> **Work instruction**
Across the records, how many lines contain "input"? Answer with the number alone.

> **Dataset records**
· · · ·

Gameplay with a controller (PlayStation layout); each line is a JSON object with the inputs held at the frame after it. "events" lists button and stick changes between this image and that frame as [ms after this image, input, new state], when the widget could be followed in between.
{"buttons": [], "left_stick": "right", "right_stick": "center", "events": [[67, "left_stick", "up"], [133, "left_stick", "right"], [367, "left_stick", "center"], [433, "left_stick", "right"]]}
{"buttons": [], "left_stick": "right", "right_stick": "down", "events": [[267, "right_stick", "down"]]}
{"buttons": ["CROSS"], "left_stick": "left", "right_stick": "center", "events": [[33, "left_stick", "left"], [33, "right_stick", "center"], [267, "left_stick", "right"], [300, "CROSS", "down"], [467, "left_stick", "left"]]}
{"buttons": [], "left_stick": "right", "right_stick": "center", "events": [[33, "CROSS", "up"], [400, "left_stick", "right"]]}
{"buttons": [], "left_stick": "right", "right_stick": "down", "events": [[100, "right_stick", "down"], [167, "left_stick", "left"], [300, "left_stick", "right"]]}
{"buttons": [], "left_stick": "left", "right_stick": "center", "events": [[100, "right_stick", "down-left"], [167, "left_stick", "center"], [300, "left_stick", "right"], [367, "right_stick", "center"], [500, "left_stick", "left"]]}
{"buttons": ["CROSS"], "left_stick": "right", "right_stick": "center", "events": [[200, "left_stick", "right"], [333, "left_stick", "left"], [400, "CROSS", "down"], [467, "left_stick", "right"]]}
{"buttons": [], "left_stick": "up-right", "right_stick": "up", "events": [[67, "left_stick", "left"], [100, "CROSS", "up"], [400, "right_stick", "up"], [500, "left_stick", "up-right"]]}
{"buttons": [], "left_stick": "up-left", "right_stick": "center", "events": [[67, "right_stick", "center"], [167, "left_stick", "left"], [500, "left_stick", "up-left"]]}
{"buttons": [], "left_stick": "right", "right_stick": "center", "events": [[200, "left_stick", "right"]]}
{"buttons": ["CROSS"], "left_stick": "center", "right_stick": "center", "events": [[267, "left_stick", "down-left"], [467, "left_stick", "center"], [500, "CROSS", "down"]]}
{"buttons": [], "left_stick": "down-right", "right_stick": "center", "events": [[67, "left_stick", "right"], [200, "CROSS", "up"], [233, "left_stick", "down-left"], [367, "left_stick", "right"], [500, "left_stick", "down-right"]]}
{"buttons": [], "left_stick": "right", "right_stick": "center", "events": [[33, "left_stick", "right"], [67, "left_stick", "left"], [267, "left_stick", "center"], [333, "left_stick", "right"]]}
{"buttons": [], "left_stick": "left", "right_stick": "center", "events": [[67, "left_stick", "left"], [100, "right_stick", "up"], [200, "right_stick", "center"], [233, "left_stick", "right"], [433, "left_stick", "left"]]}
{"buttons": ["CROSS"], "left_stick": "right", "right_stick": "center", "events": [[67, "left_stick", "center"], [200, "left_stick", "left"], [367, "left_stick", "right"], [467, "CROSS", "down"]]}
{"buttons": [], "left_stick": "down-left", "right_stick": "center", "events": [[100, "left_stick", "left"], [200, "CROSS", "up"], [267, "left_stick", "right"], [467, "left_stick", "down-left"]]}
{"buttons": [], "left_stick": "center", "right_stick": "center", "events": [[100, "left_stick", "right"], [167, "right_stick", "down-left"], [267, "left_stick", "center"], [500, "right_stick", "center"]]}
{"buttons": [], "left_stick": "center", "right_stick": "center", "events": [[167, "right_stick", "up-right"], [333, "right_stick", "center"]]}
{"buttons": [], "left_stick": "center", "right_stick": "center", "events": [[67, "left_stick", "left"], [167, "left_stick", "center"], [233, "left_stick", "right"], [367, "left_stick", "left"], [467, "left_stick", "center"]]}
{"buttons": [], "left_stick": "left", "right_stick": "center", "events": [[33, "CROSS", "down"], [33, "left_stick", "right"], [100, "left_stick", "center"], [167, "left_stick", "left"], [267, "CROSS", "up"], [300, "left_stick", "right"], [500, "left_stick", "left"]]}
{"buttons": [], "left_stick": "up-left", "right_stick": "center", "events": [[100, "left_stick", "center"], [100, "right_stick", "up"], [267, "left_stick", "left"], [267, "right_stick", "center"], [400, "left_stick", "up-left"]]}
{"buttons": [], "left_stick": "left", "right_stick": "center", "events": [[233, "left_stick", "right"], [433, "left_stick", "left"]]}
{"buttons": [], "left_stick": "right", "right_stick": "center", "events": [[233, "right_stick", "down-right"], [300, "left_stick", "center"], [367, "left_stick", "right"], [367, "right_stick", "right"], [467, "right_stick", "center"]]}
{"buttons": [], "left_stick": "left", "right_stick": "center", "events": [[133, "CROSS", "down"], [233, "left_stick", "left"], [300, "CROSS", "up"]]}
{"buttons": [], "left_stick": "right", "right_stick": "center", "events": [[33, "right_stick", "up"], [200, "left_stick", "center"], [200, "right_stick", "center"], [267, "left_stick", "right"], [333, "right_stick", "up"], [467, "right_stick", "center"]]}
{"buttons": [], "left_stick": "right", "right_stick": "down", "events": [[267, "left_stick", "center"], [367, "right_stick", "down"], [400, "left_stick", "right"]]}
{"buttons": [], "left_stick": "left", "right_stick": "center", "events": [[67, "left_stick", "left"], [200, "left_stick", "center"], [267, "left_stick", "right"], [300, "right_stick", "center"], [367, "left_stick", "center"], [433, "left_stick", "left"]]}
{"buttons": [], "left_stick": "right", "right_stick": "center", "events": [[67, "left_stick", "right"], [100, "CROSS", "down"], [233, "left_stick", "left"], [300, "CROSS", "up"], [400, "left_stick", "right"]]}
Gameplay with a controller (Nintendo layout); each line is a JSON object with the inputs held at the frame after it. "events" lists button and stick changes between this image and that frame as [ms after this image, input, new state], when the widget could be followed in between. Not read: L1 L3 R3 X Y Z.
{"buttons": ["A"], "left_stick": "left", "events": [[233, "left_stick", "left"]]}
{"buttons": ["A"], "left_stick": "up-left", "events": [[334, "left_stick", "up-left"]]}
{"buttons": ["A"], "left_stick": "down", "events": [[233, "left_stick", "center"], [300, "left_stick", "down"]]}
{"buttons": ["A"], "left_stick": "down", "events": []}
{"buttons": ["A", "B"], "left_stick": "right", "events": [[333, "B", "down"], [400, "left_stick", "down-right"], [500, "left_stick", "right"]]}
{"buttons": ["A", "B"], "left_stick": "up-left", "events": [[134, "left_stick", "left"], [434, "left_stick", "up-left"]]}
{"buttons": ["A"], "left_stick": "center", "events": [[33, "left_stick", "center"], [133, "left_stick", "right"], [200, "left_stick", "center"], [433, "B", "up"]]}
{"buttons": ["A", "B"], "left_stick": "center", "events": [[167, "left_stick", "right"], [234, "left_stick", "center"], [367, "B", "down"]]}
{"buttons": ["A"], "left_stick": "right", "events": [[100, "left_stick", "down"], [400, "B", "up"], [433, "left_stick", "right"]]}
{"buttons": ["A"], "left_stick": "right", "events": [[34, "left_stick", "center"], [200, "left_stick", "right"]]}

· · · ·

> **Result**
2